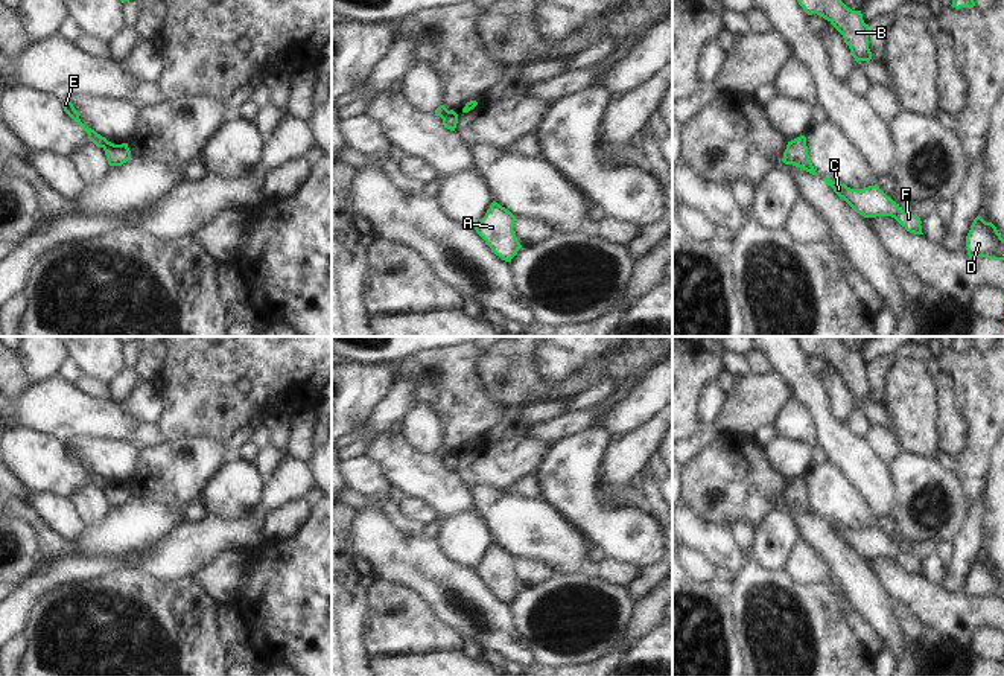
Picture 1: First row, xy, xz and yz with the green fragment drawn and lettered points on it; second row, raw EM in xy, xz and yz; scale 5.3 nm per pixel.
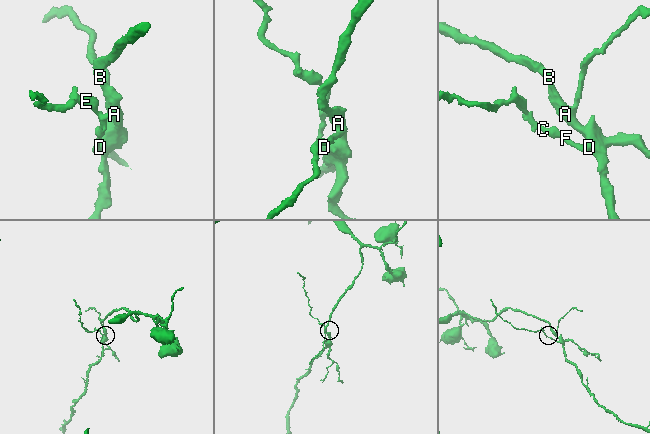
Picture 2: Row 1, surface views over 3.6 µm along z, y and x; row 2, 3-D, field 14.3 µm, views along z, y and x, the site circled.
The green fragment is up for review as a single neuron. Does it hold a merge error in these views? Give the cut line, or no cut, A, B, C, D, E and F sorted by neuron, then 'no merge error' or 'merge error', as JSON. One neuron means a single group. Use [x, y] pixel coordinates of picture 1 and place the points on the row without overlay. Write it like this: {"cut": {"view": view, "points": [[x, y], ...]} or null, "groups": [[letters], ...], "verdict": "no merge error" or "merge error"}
{"cut": {"view": "xy", "points": [[108, 483], [104, 489]]}, "groups": [["A", "B", "C", "D", "F"], ["E"]], "verdict": "merge error"}

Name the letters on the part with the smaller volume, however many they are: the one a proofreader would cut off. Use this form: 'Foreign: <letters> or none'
Foreign: E.

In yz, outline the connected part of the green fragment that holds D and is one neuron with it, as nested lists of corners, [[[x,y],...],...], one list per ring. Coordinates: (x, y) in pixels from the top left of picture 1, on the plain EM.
[[[980,556],[974,560],[966,577],[966,591],[969,598],[1004,601],[1004,580],[996,568]]]

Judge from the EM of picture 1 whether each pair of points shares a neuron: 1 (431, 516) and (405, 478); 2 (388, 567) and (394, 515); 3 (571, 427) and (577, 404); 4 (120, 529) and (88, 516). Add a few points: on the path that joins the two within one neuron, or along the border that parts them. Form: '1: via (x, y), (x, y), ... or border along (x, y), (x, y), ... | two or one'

◇ ◇ ◇ ◇ ◇

ASSIGNMENT →
All of the material must be given again exactly, though no picture may appear in the copy.

TASK RESULT →
Picture 1: First row, xy, xz and yz with the green fragment drawn and lettered points on it; second row, raw EM in xy, xz and yz; scale 5.3 nm per pixel.
Picture 2: Row 1, surface views over 3.6 µm along z, y and x; row 2, 3-D, field 14.3 µm, views along z, y and x, the site circled.
The green fragment is up for review as a single neuron. Does it hold a merge error in these views? Give the cut line, or no cut, A, B, C, D, E and F sorted by neuron, then 'no merge error' or 'merge error', as JSON. One neuron means a single group. Use [x, y] pixel coordinates of picture 1 and place the points on the row without overlay. Write it like this: {"cut": {"view": view, "points": [[x, y], ...]} or null, "groups": [[letters], ...], "verdict": "no merge error" or "merge error"}
{"cut": {"view": "xy", "points": [[108, 483], [104, 489]]}, "groups": [["A", "B", "C", "D", "F"], ["E"]], "verdict": "merge error"}

Name the letters on the part with the smaller volume, however many they are: the one a proofreader would cut off. Use this form: 'Foreign: <letters> or none'
Foreign: E.

In yz, outline the connected part of the green fragment that holds D and is one neuron with it, as nested lists of corners, [[[x,y],...],...], one list per ring. Coordinates: (x, y) in pixels from the top left of picture 1, on the plain EM.
[[[980,556],[974,560],[966,577],[966,591],[969,598],[1004,601],[1004,580],[996,568]]]

Judge from the EM of picture 1 whether each pair of points shares a neuron: 1 (431, 516) and (405, 478); 2 (388, 567) and (394, 515); 3 (571, 427) and (577, 404); 4 (120, 529) and (88, 516). Add a few points: on the path that joins the two within one neuron, or along the border that parts them. Form: '1: via (x, y), (x, y), ... or border along (x, y), (x, y), ... | two or one'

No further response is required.